The task = Copy the lines below word for word, leaving the pictures out of your copy.

Entries provided =
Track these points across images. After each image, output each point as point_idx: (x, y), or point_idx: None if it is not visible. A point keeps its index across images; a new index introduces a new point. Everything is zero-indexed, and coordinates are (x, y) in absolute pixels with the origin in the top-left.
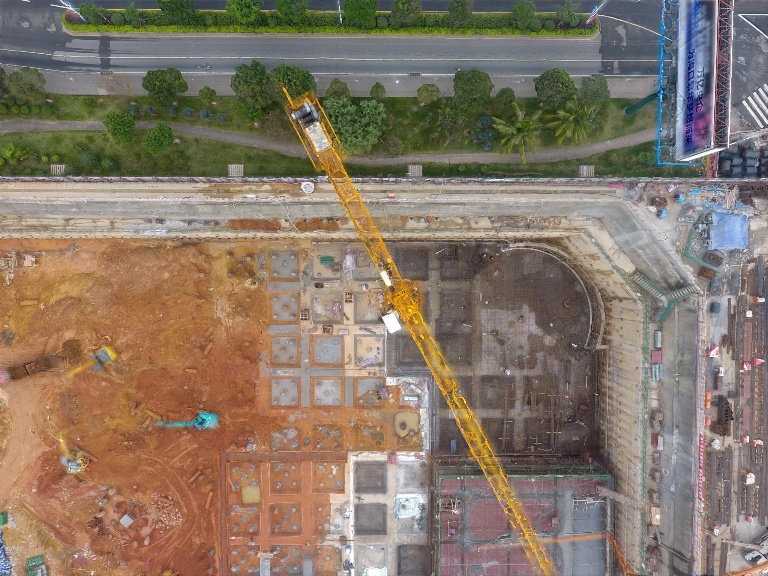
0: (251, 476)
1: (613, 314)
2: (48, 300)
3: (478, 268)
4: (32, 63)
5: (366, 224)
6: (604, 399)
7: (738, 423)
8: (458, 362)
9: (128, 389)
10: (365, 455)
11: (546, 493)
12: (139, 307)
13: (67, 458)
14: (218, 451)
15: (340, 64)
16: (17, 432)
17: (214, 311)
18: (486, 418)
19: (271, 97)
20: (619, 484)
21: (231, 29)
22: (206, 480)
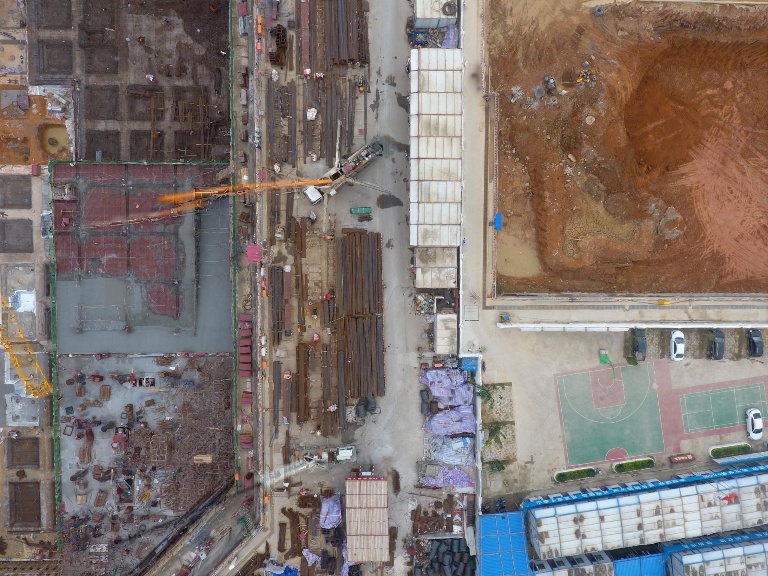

Completed task =
Track these points across images. After each image, output each point as point_idx: (x, y), or point_idx: None if it is not visible. A point keeps its index across images; a new index introduces a new point. Everything is zero-indexed, and coordinates are (x, y) in absolute pixels with the origin in the top-left.
0: (251, 476)
1: (613, 314)
2: (48, 300)
3: (478, 268)
4: (32, 63)
5: (366, 224)
6: (604, 399)
7: (738, 423)
8: (458, 362)
9: (128, 389)
10: (365, 455)
11: (546, 493)
12: (139, 307)
13: (67, 458)
14: (218, 451)
15: (340, 64)
16: (17, 432)
17: (214, 311)
18: (486, 418)
19: (271, 97)
20: (619, 484)
21: (231, 29)
22: (206, 480)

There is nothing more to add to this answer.